Uma vez aqui no Brasil, por sua vez, como não temos um ensino de qualidade, tomamos essas traduções como sendo a tal norma culta. Os mais afetados são precisamente a camada mais humilde da população — ironicamente, a mais carente de traduções de alta qualidade. Ora, a camada mais humilde é a que menos teve (acesso à) educação, e justamente a que está na linha de frente dos textos com qualidade medíocre. Pior: sem jamais terem sido expostos ao alto padrão de uso da língua, exatamente pela rasa escolaridade. Sem um parâmetro sólido de comparação (p. ex., “não era assim que Machado e Alencar se expressavam — essa construção não é normal na língua culta do português”), tomaram abertamente para si essas traduções mal feitas, acreditando que eram de alta qualidade. E os erros terminaram incorporando-se ao português.
A partir de agora, porém, você já sabe que “reportar” não significa “relatar”, mas “remeter” (“relatar” é o significado do inglês “to report”). E já pode substituir frases como:
- Reporte o erro encontrado
- Vou reportá-lo ao supervisor
- Ele me reportou o que aconteceu
- Vamos reportar o ocorrido
- Estão reportando o caso na TV
por (por exemplo):
- Informe o erro encontrado
- Vou dar queixa a meu supervisor
- Ele me comunicou o que aconteceu
- Vamos relatar o caso
- Estão noticiando o caso na TV
Este segundo conjunto de frases traz formulações mais naturais ao português, ao contrário das traduções formulaicas e incorretas utilizadas no primeiro quinteto de exemplos.
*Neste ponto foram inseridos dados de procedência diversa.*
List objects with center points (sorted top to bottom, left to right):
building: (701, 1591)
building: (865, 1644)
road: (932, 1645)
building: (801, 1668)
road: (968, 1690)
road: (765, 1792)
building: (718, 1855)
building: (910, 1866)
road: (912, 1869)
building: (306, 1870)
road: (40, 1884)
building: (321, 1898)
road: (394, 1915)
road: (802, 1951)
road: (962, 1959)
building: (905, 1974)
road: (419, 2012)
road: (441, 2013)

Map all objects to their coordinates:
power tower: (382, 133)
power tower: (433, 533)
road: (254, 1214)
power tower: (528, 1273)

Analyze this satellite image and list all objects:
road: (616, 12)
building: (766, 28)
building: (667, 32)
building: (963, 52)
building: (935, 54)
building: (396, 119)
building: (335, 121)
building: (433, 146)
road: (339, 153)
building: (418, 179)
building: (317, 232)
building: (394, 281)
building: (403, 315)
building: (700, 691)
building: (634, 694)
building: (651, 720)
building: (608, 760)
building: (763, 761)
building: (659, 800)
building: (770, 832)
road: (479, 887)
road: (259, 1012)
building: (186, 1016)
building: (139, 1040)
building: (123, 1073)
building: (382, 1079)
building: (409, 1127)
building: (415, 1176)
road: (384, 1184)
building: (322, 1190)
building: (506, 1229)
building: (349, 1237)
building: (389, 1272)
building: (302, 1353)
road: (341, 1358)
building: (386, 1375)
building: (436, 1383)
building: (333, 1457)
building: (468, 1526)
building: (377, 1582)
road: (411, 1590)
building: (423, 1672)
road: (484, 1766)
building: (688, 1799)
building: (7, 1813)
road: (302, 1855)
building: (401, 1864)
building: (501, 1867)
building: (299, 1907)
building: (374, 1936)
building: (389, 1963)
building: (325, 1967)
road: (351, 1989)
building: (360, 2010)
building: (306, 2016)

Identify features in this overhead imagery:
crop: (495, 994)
Portanto, da próxima vez em que bater a vontade de dizer “reportar” no sentido de “relatar”, é só utilizar “relatar, informar, comunicar”, ou até “dizer, narrar, contar”.
Referências
- Récits d’un ménestrel de Reims, séc. XIII s., éd. N. de Wailly, § 114.[↩]


Prezado Haggen Kennedy, adorei o seu texto e agradeço-lhe pela riqueza de esclarecimentos. Um grande abraço. Reginaldo, de São Paulo/SP.